Deine 28 Tage zu Besuch | 2022, KAPITEL 2

Kategorien Tagebuch, Weltgeschehen

Es ist wieder Februar.

Die deutsche Pop-Band Ok kid hat 2017 ein Lied geschrieben, das alles beschreibt, was man über diesen Monat wissen muss. Auch wenn dich hier fast niemand vermisst 
Was wär das Jahr bloß ohne dich
?

Der Februar ist kein langer Monat, aber seine Wetterverhältnisse und unvorhergesehenen Ereignisse dehnen die Zeit aus, und während nichts passiert ist, ist alles passiert.
◆ ◆ ◆
▶ **Die Aufgabe**
Schreibe den Tagebuchtext über den Februar neu, und zwar alles von „Die deutsche Pop-Band“ bis hinunter zu „ist alles passiert.“. Setze dabei überall „Wintermonat“ an die Stelle von „Monat“.

▶ **Einträge**
◆ ◆ ◆
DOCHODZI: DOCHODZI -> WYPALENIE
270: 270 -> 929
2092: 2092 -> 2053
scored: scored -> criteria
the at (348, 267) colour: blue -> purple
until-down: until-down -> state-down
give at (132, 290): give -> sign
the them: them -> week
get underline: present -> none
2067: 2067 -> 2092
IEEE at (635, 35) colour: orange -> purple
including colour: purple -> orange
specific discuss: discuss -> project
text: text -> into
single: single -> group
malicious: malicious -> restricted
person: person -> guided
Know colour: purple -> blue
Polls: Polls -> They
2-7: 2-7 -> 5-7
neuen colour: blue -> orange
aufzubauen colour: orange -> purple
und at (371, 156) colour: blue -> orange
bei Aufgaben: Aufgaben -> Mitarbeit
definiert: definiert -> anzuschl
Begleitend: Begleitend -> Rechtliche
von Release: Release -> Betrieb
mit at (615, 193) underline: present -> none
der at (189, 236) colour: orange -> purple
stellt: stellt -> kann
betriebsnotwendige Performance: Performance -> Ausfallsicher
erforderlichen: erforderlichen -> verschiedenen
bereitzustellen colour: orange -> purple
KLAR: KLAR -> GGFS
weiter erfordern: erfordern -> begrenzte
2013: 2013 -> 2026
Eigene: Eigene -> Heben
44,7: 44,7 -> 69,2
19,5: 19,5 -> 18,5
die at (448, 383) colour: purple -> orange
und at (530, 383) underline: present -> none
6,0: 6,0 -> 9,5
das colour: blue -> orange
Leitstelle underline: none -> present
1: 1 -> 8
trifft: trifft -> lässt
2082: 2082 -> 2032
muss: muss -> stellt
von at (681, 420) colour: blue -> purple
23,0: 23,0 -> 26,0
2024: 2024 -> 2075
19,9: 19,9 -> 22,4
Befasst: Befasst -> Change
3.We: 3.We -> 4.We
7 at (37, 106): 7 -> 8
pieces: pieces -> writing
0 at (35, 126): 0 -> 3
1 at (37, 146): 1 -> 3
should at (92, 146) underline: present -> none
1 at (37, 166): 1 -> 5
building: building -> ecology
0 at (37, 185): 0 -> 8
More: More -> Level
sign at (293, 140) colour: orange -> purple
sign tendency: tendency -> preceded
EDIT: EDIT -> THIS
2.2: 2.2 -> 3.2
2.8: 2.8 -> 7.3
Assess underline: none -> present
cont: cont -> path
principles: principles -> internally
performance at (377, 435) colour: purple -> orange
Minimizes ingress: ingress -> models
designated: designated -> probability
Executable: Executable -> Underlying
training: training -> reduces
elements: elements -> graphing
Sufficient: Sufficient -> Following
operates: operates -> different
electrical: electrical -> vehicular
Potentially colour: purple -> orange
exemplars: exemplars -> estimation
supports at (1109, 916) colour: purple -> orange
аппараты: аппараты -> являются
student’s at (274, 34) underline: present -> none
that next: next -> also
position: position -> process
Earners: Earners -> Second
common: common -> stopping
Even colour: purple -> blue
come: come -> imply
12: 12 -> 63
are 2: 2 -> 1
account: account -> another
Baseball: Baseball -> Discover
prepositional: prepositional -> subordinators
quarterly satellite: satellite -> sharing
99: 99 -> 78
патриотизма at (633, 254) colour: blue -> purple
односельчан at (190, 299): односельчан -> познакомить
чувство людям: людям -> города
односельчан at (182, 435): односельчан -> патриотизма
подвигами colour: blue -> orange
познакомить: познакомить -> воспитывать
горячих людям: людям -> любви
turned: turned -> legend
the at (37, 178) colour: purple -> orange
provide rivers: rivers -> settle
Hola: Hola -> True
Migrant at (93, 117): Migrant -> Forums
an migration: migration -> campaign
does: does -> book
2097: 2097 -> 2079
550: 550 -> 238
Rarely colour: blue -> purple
◆ ◆ ◆
▶ **Antwort**
Die deutsche Pop-Band Ok kid hat 2017 ein Lied geschrieben, das alles beschreibt, was man über diesen Wintermonat wissen muss. Auch wenn dich hier fast niemand vermisst 
Was wär das Jahr bloß ohne dich
?

Der Februar ist kein langer Wintermonat, aber seine Wetterverhältnisse und unvorhergesehenen Ereignisse dehnen die Zeit aus, und während nichts passiert ist, ist alles passiert.